A breakthrough in the case came with the help of genetic genealogy, a forensic technique that uses DNA samples to identify a suspect’s relatives and further target them. In 2022, DNA from the killings of Ms. Dvořák and Ms. McQueen was used to link all four killings to the same man, Mr. Sraery.

When Mr. Sraery arrived in Canada in the mid-1970s, he was already a convicted rapist in the United States.

Gary Allen SraeryCredit…Royal Canadian Mounted Police

Detectives are now piecing together a detailed timeline of Mr Sreary’s life, tracing his movements between 1979 and 1998. His transient lifestyle, the nine aliases he used and his history of violence suggested to police that he may be guilty of other killings.

“We do believe the suspect was involved in more than just four homicides, but he is likely responsible for many more homicides, whether in Alberta, British Columbia or the western United States,” said Staff Sgt. Travis McKenzie, commander of the Mountie’s Historical Homicide Unit, told reporters.

Mr. Sraery has never been questioned in connection with the investigation into the Calgary killings. However, in 1998 he was convicted in another rape case in New Westminster, British Columbia, Canada, and was deported to the United States in 2003.

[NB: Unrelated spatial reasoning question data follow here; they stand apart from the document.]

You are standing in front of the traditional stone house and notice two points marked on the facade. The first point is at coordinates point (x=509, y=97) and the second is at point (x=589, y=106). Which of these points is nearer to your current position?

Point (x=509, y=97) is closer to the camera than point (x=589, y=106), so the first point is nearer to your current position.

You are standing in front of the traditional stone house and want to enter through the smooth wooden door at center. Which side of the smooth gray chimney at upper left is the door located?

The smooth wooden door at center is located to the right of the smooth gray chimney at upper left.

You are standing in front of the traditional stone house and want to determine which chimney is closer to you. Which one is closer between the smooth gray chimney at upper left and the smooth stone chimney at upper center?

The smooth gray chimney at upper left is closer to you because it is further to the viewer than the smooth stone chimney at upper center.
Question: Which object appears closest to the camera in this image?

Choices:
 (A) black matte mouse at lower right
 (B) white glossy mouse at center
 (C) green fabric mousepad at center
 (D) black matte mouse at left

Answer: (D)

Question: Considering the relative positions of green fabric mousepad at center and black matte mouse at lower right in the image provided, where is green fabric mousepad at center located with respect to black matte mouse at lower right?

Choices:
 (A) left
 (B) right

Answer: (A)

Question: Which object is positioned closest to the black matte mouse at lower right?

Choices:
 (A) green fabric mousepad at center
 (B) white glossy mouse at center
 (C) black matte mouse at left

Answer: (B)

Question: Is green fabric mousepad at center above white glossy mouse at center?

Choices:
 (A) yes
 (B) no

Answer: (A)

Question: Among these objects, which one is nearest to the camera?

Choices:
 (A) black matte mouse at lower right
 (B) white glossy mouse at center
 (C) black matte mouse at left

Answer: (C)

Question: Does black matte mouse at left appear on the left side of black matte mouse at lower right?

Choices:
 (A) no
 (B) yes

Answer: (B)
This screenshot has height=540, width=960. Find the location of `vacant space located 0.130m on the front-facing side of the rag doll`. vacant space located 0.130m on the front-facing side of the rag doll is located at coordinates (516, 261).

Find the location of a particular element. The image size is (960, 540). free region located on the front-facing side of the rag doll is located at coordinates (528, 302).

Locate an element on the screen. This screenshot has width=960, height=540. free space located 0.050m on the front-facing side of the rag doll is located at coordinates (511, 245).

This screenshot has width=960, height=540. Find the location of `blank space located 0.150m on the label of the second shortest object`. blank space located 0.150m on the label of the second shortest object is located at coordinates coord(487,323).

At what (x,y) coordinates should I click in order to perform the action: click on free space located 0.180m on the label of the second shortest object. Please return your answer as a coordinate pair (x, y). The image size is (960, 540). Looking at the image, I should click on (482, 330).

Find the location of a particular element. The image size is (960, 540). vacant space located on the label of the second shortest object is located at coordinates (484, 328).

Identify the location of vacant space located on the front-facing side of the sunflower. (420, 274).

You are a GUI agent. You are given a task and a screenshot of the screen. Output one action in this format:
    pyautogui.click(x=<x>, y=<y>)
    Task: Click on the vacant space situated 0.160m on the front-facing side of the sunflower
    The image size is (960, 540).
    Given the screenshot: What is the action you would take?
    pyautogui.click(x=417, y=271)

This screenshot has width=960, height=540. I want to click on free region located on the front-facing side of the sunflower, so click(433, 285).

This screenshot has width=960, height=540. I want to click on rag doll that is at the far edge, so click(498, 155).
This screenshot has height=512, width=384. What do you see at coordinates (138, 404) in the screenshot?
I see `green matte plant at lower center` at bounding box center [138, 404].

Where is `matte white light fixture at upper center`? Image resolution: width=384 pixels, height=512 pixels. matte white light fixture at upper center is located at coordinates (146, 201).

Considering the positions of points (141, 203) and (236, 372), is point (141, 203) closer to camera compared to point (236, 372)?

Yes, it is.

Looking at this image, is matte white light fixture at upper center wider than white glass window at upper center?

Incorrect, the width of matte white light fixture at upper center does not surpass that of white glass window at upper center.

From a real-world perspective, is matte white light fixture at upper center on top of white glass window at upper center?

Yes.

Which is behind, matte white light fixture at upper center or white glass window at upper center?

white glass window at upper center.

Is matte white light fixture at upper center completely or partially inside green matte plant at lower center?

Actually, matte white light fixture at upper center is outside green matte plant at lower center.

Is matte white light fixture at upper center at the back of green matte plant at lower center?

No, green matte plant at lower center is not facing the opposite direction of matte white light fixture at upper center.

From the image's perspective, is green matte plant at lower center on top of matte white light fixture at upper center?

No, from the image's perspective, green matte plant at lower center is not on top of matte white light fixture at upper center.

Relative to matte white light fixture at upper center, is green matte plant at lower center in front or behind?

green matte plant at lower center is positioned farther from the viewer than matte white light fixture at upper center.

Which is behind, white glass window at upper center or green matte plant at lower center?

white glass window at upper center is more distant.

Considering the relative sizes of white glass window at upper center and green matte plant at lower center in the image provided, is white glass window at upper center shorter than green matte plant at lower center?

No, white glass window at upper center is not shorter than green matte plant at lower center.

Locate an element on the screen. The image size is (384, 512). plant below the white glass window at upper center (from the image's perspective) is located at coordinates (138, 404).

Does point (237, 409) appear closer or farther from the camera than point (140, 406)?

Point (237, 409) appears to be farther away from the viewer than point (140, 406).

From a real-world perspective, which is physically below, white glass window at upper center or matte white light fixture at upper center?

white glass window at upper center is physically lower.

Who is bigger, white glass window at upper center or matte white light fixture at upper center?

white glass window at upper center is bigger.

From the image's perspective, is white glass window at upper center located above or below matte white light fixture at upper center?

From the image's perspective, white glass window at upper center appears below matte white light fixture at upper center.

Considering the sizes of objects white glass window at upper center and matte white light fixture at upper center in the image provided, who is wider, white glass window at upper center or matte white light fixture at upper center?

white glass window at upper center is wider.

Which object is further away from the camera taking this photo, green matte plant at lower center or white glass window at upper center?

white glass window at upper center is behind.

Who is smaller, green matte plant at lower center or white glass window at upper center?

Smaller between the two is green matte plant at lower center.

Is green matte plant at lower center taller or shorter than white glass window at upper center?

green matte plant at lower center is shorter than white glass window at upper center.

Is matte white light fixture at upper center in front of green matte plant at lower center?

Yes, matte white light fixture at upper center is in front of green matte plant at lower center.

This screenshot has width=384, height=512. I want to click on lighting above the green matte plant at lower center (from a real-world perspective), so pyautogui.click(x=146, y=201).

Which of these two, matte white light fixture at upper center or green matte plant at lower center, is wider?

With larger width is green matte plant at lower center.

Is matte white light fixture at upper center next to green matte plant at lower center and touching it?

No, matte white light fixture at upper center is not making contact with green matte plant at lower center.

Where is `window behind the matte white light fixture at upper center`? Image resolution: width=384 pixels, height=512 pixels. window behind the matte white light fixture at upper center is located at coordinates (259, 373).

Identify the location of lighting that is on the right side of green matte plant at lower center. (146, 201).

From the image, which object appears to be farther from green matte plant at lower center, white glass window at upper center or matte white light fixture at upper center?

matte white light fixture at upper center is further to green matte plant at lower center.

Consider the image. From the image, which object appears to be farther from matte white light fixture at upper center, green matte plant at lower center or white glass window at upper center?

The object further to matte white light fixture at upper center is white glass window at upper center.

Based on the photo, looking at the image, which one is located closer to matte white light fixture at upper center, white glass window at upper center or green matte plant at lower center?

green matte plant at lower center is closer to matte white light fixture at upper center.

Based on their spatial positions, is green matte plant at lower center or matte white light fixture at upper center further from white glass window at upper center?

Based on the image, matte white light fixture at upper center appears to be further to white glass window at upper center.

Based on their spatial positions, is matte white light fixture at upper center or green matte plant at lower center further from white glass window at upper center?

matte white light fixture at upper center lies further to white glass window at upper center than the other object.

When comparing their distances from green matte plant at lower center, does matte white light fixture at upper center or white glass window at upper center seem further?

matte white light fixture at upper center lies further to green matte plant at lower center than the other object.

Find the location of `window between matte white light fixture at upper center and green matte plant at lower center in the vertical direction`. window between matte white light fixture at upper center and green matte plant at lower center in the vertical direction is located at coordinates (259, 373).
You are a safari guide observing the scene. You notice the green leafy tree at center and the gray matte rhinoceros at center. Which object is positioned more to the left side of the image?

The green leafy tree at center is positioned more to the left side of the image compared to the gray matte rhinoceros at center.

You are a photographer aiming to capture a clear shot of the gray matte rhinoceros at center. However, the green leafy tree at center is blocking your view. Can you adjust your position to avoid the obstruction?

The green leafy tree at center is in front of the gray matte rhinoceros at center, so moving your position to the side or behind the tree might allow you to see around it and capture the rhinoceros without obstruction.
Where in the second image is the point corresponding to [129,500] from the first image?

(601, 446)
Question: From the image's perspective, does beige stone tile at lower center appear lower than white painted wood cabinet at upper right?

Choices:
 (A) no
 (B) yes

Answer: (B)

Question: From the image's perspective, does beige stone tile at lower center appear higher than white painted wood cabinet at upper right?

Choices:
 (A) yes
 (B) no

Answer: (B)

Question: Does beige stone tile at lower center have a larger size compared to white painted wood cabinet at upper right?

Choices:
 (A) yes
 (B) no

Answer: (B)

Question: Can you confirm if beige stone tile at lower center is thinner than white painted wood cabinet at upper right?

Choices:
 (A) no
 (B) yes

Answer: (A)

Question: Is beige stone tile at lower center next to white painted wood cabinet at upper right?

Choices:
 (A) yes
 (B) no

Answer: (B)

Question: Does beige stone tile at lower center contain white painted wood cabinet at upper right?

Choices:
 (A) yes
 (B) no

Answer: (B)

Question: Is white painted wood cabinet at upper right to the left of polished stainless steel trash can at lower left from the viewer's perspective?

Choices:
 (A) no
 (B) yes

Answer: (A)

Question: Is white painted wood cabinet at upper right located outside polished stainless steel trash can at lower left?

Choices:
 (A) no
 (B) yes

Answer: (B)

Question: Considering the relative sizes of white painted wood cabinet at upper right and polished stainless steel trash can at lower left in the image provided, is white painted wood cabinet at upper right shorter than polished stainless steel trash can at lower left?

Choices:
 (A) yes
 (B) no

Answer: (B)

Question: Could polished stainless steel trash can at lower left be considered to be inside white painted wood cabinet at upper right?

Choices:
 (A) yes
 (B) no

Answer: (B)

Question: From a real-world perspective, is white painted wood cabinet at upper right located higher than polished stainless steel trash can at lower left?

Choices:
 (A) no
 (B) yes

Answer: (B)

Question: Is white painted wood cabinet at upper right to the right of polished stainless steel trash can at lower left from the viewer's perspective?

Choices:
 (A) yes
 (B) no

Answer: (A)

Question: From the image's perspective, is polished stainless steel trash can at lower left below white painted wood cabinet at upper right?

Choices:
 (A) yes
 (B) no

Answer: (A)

Sergeant McKenzie said in an interview that because Mr Sreary was dead, police briefed relatives of the victims in detail on their findings and what had led them to zero in on Mr Sreary.

“I know they’re grateful, they’re thankful,” he said, “but I also know their grief never stops, either.”

Sraery was born in the affluent Chicago suburb of Oak Park and moved to California with his family and three younger siblings, authorities said. He married in 1960, had several children, and divorced in 1969.

Genetic genealogy has become a more commonly used technique by law enforcement trying to solve long-standing cold cases. But its use in Canada is limited because the laboratories needed to do such work are primarily located in the United States.

“Given the growing demand for genetic genealogy testing in Canada, we need to reassess where we do this work,” said Nicole Novroski, a forensic geneticist and professor at the University of Toronto. “It’s a really powerful tool.”